Try it
Reproduce the data in full, exactly as given, leaving images out.

Information shown
################

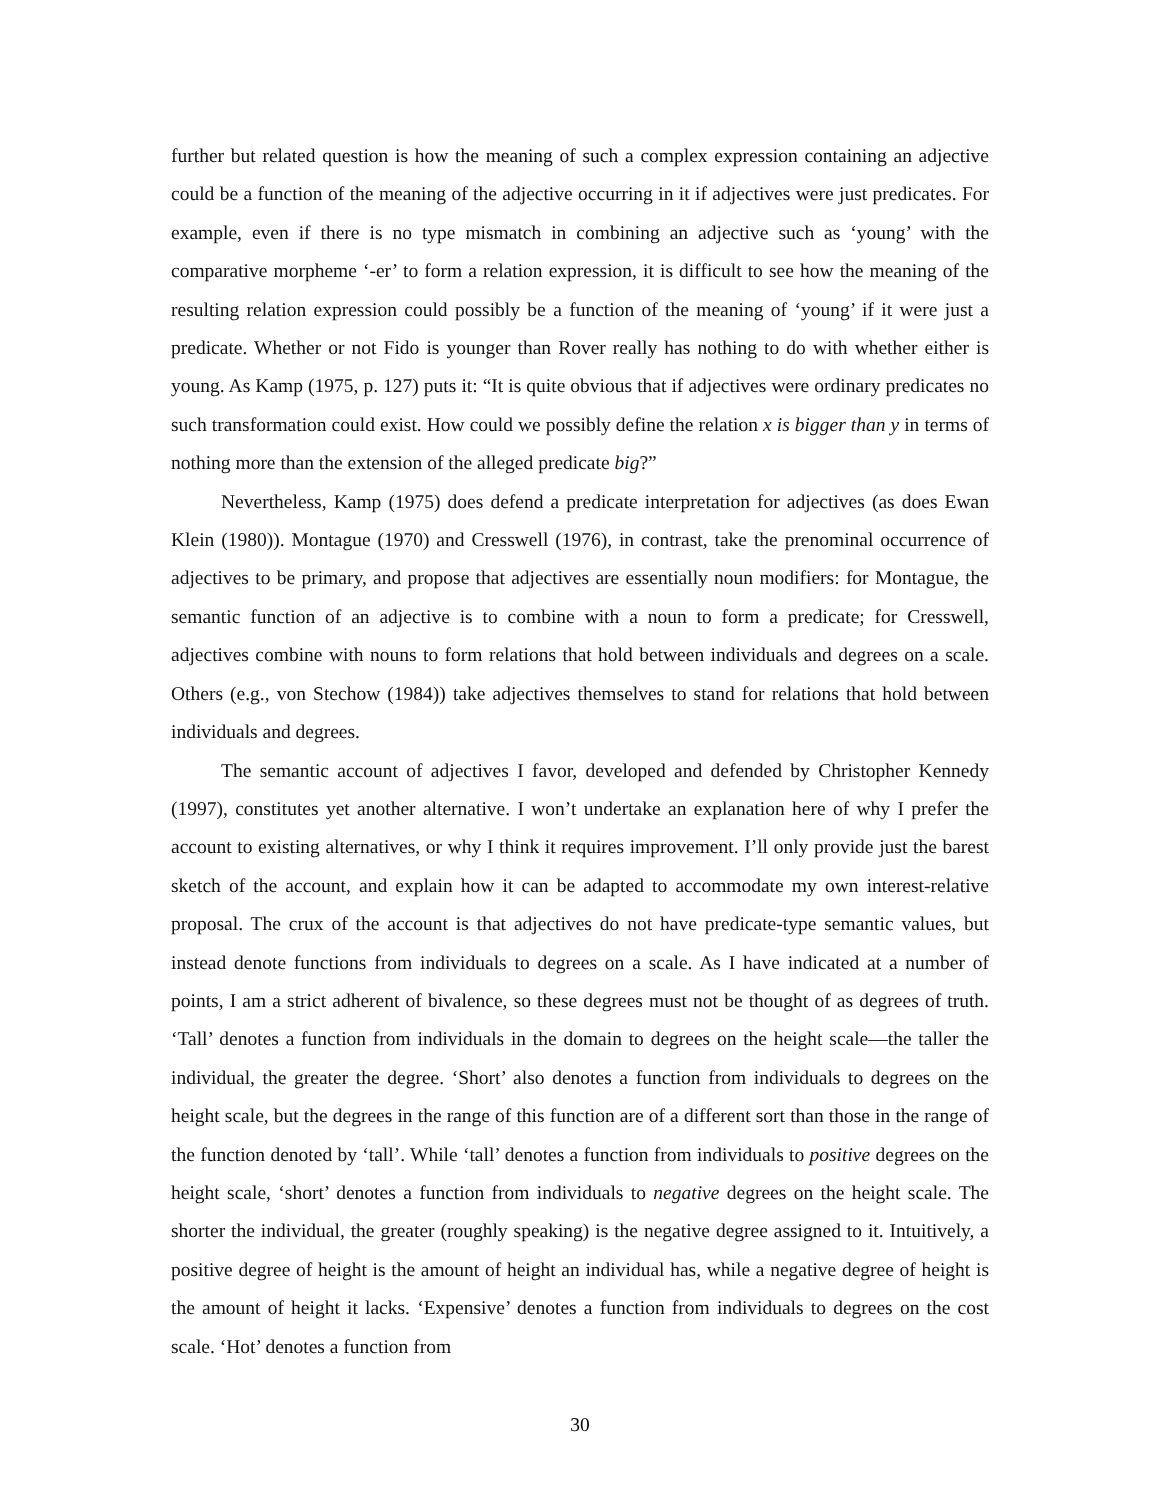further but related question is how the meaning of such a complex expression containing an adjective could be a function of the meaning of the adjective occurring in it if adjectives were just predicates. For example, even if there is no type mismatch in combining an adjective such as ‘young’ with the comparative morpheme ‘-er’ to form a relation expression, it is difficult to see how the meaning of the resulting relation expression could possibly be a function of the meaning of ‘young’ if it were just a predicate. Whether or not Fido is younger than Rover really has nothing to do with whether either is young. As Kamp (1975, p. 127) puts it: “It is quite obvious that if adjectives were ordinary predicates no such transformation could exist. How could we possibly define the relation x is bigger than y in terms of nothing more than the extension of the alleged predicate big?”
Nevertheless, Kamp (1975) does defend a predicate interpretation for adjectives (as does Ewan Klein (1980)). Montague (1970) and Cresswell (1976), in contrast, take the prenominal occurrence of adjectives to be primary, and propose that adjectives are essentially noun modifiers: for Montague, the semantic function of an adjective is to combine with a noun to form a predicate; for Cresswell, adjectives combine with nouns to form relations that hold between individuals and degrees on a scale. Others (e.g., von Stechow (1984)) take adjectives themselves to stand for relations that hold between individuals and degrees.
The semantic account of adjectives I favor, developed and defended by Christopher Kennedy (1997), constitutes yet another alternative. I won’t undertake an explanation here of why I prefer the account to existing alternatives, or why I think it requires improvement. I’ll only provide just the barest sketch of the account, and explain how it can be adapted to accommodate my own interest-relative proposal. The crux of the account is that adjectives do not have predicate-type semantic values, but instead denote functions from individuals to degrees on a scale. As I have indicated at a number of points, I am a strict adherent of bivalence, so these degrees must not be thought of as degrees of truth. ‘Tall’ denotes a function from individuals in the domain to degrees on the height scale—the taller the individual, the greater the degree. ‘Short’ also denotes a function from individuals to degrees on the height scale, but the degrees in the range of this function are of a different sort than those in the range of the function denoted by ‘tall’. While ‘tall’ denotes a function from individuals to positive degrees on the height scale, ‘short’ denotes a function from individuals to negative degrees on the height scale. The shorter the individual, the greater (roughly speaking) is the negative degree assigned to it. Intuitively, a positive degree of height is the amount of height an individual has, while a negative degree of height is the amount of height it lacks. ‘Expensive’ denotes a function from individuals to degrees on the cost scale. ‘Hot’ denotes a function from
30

################

Answer box
further but related question is how the meaning of such a complex expression containing an adjective could be a function of the meaning of the adjective occurring in it if adjectives were just predicates. For example, even if there is no type mismatch in combining an adjective such as ‘young’ with the comparative morpheme ‘-er’ to form a relation expression, it is difficult to see how the meaning of the resulting relation expression could possibly be a function of the meaning of ‘young’ if it were just a predicate. Whether or not Fido is younger than Rover really has nothing to do with whether either is young. As Kamp (1975, p. 127) puts it: “It is quite obvious that if adjectives were ordinary predicates no such transformation could exist. How could we possibly define the relation x is bigger than y in terms of nothing more than the extension of the alleged predicate big?”
Nevertheless, Kamp (1975) does defend a predicate interpretation for adjectives (as does Ewan Klein (1980)). Montague (1970) and Cresswell (1976), in contrast, take the prenominal occurrence of adjectives to be primary, and propose that adjectives are essentially noun modifiers: for Montague, the semantic function of an adjective is to combine with a noun to form a predicate; for Cresswell, adjectives combine with nouns to form relations that hold between individuals and degrees on a scale. Others (e.g., von Stechow (1984)) take adjectives themselves to stand for relations that hold between individuals and degrees.
The semantic account of adjectives I favor, developed and defended by Christopher Kennedy (1997), constitutes yet another alternative. I won’t undertake an explanation here of why I prefer the account to existing alternatives, or why I think it requires improvement. I’ll only provide just the barest sketch of the account, and explain how it can be adapted to accommodate my own interest-relative proposal. The crux of the account is that adjectives do not have predicate-type semantic values, but instead denote functions from individuals to degrees on a scale. As I have indicated at a number of points, I am a strict adherent of bivalence, so these degrees must not be thought of as degrees of truth. ‘Tall’ denotes a function from individuals in the domain to degrees on the height scale—the taller the individual, the greater the degree. ‘Short’ also denotes a function from individuals to degrees on the height scale, but the degrees in the range of this function are of a different sort than those in the range of the function denoted by ‘tall’. While ‘tall’ denotes a function from individuals to positive degrees on the height scale, ‘short’ denotes a function from individuals to negative degrees on the height scale. The shorter the individual, the greater (roughly speaking) is the negative degree assigned to it. Intuitively, a positive degree of height is the amount of height an individual has, while a negative degree of height is the amount of height it lacks. ‘Expensive’ denotes a function from individuals to degrees on the cost scale. ‘Hot’ denotes a function from
30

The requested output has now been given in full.